A.K A.K - 1 year ago 132
C++ Question

What is difference between CW2A(LPCWSTR)str) and CW2A(LPCWSTR)str, CP_UTF8)?

I am trying to convert few CStringW strings to CStringA strings. One of the strings (lets call it otherLangString) is in other language (Chinese, Arabic etc.). All the other strings had no issue getting converted when used like this :


But when used for the otherLangString, I was getting "?????"
So to fix that, I did this and it worked

CW2A(some_String, CP_UTF8);

Now in the code some all conversions looked like the 1st sample except one which looked like the 2nd sample.

For consistency I mixed above two and did this for all.

CW2A((LPCWSTR)some_String, CP_UTF8);

My questions is, What is the difference between following ?

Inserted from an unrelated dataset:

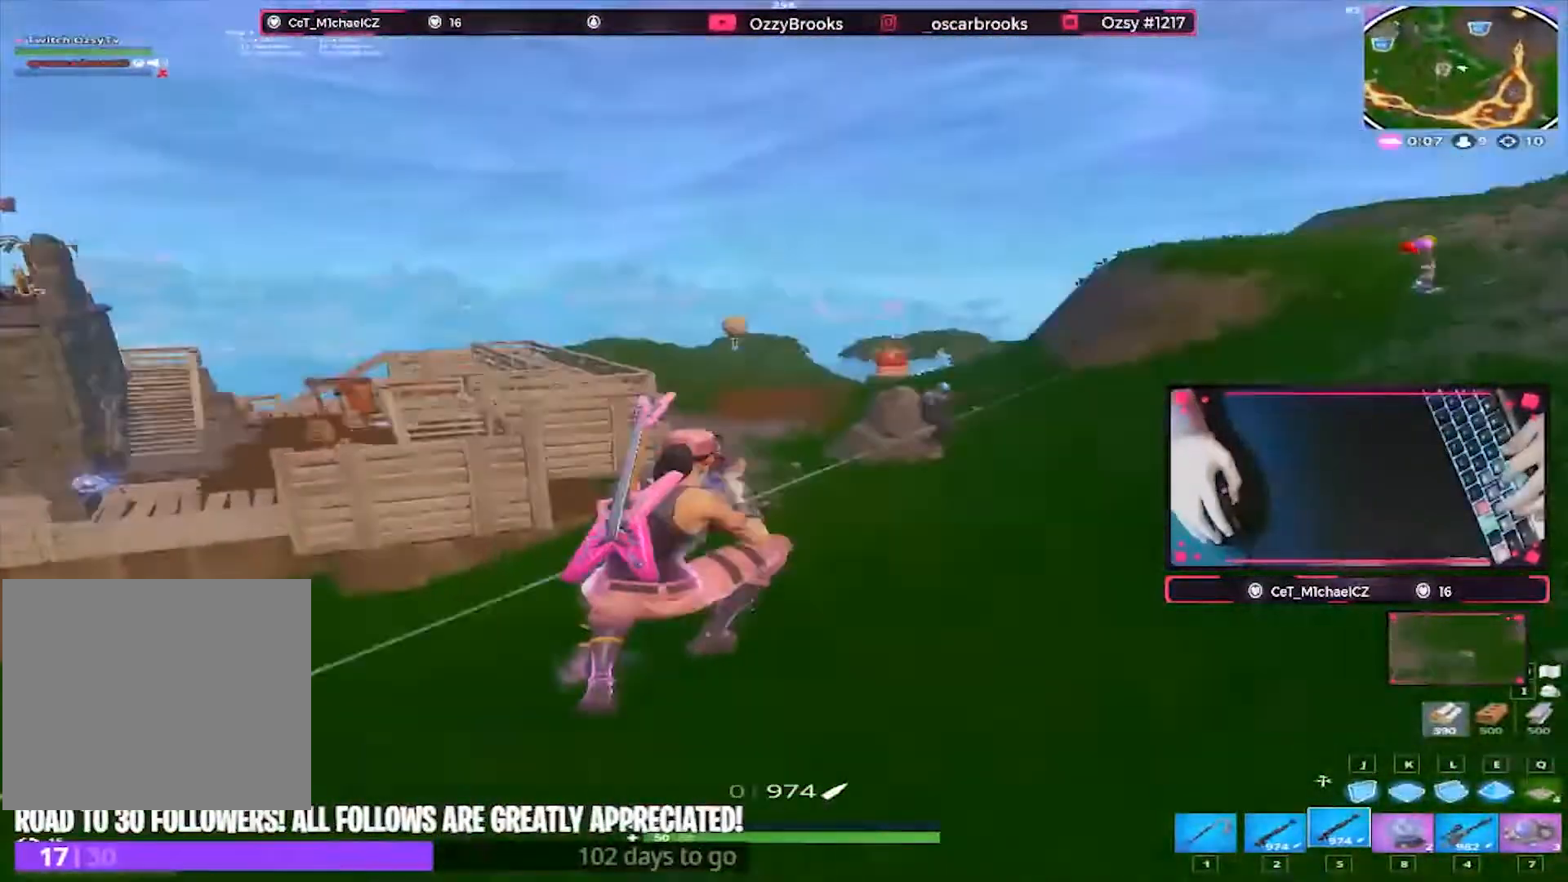
{"keys": ["d", "w"], "events": [[33, "w", "down"]]}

- CW2A((LPCWSTR)some_String, CP_UTF8) and CW2A(some_String, CP_UTF8);
- CW2A((LPCWSTR)some_String) and CW2A(some_String, CP_UTF8);

Answer Source

CW2A is a typedef for CW2AEX<>, and it's c'tor is documented. The c'tor taking 2 arguments allows you to explicitly specify the code page to use for the conversion:

The code page used to perform the conversion. See the code page parameter discussion for the Windows SDK function MultiByteToWideChar for more details.

If you don't specify a code page, the current thread's ANSI code page is used for the conversion (you rarely want that). This is explained under ATL and MFC String Conversion Macros:

By default, the ATL conversion classes and macros will use the current thread's ANSI code page for the conversion. If you want to override that behavior for a specific conversion using macros based on the classes CA2WEX or CW2AEX, specify the code page as the second parameter to the constructor for the class.

In your case,


converts from UTF-16 to a narrow character string, using the thread's current ANSI code page. The result is only meaningful when interpreted using the same ANSI code page. To make matters worse, ANSI code page encoded strings cannot represent all Unicode characters.

The other piece of code

CW2A(some_String, CP_UTF8);

converts from UTF-16 to UTF-8. This is generally favorable, since the conversion is lossless and explicit. Both encodings can represent the same set of characters. The encoded string can be decoded by any reader capable of interpreting UTF-8.

Note: In general, you cannot directly use a UTF-8 encoded character string stored in a CStringA in Windows. It is safe to send the contents over a network, or write them to disk. But if you want to pass it to the Windows API (e.g. for display) you have to convert to UTF-16 first. The ANSI versions of the Windows API do not support UTF-8.